By Chriss Williams
Community Board 7 unanimously approved a resolution to name the Riverside Skate Park, in honor of Upper West Side resident and New York City professional skateboarding pioneer, Andy Kessler.
The board’s decision Tuesday, March 3 will be reviewed by the New York City Parks Commissioner for official approval before the skate park reopens in May after a $2.8 million renovation.
The timing of the resolution was intentional, said Elizabeth Caputo, co-chair of the Parks & Environment Committee. She told the board there was no question, that the park—located inside Riverside Park near 108 street—should be named after Kessler upon its scheduled spring re-opening. Committee member Susan Schwartz added, that the park naming had received a lot of support from residents wanting to honor Kessler’s legacy and that the community board received “really touching letters and support from every elected official that’s ever been in New York.”

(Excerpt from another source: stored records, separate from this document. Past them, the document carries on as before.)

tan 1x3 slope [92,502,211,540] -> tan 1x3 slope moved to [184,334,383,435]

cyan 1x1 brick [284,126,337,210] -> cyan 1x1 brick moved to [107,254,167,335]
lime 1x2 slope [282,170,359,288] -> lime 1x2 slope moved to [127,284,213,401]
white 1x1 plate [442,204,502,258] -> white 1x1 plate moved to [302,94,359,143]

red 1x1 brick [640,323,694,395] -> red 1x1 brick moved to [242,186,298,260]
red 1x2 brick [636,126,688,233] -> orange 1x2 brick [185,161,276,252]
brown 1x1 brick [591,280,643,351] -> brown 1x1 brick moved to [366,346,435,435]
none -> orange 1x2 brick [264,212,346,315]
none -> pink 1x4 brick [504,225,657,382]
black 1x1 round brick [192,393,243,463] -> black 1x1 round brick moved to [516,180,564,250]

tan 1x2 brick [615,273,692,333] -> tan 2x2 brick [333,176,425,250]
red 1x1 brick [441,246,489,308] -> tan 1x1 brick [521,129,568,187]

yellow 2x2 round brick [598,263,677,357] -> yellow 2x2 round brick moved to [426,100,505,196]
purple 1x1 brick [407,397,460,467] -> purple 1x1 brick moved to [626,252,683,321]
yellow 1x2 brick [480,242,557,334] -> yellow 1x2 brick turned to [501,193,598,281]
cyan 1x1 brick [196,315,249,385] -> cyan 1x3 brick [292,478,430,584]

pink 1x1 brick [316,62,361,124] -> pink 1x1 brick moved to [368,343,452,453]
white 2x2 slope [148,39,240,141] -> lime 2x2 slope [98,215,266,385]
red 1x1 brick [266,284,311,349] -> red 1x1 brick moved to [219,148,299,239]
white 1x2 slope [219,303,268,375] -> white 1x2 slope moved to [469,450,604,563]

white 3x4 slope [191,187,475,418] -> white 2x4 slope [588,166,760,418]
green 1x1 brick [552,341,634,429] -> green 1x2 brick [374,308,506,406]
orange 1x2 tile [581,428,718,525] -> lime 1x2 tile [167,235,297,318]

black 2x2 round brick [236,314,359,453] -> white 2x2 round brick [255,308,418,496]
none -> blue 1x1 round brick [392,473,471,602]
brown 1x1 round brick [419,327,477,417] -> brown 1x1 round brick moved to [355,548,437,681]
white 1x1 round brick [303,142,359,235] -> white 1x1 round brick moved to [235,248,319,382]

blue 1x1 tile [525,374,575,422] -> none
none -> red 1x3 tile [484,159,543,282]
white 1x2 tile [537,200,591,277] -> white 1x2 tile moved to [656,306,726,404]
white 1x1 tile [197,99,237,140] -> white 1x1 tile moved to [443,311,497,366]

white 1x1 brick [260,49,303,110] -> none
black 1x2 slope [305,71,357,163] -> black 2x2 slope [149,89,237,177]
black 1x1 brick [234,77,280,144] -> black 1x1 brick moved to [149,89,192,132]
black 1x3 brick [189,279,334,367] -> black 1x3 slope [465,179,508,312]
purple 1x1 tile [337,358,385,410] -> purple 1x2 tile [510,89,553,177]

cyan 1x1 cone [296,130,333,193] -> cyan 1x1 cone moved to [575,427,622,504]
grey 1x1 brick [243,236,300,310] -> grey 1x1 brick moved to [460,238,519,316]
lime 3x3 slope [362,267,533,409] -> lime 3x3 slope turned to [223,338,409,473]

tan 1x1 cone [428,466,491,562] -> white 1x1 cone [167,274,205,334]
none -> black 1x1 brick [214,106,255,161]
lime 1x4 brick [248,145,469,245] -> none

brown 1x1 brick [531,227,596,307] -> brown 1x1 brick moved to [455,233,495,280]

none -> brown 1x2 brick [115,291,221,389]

Kessler grew up on the Upper West Side and was one of the founding members of the Soul Artists of Zoo York, an iconic group of graffiti artists and skateboarders in the 1970s who helped adapt the Southern California-based sport to New York City’s streetscape. Deathbowl to Downtown, a 2009 documentary chronicles the evolution of New York City’s skateboard culture and features Kessler and friend Jaime “Puppet Head” Affoumado, who attended CB7’s full-board meeting to voice support for the name change.
“I’ve known Andy since I was 12-years-old and we skateboarded together until the day he died,” Affoumado told CB7.
Kessler was instrumental in the growth of New York City’s skateboard community and culture. In the late 1990s, Kessler convinced the city to build one of its first skate parks inside Riverside Park. Kessler, also well-known in advocacy circles for mentoring troubled youth by introducing them to the sport, designed the park to include several wooden, bright blue ‘vert’ elements, to challenge skateboarders of all ages and skill levels.
The skateboard pioneer’s sudden death in 2009 from an allergic reaction to a wasp’s sting he suffered in Montauk, Long Island, “was a huge blow to the skateboard community” said a long-time friend of Kessler and member of New York City’s Skate Coalition, Ian Clarke. Kessler was 48-years-old at the time of his death.
Aaron Aniton, a grassroots skateboard advocate present at the community board meeting, never met Kessler but spent the last decade getting to know his circle-of-friends within the skateboarding community. Aniton held back tears as he thanked CB7 for honoring Kessler by approving the park re-naming. “It’s awesome to see the skateboard community and local government come together and create an environment for kids to enjoy for generations,” said Aniton.
Kessler’s friends and fans have fought hard to keep his vision of the park alive. Affoumado, Aniton, Clarke and Ivory Serra, another friend of Kessler, sat side-by-side inside Mt. Sinai’s conference room B where the community board meeting was held. The four men celebrated with hugs, high-fives and arms raised in victory after the resolution passed. “It’s a great honor for us to see this, after all he did for us,” said Affoumado.
“He [Kessler] was really part of this neighborhood and it really brings tears to my eyes,” said board member Doug Kleiman, “I remember him fondly.”
The park is still under construction and scheduled to reopen in May. It will feature new landscaping and design elements such as an elevated concrete plaza with staircase, a quarter-pipe for beginners, half-pipe and bowl for more advanced skaters.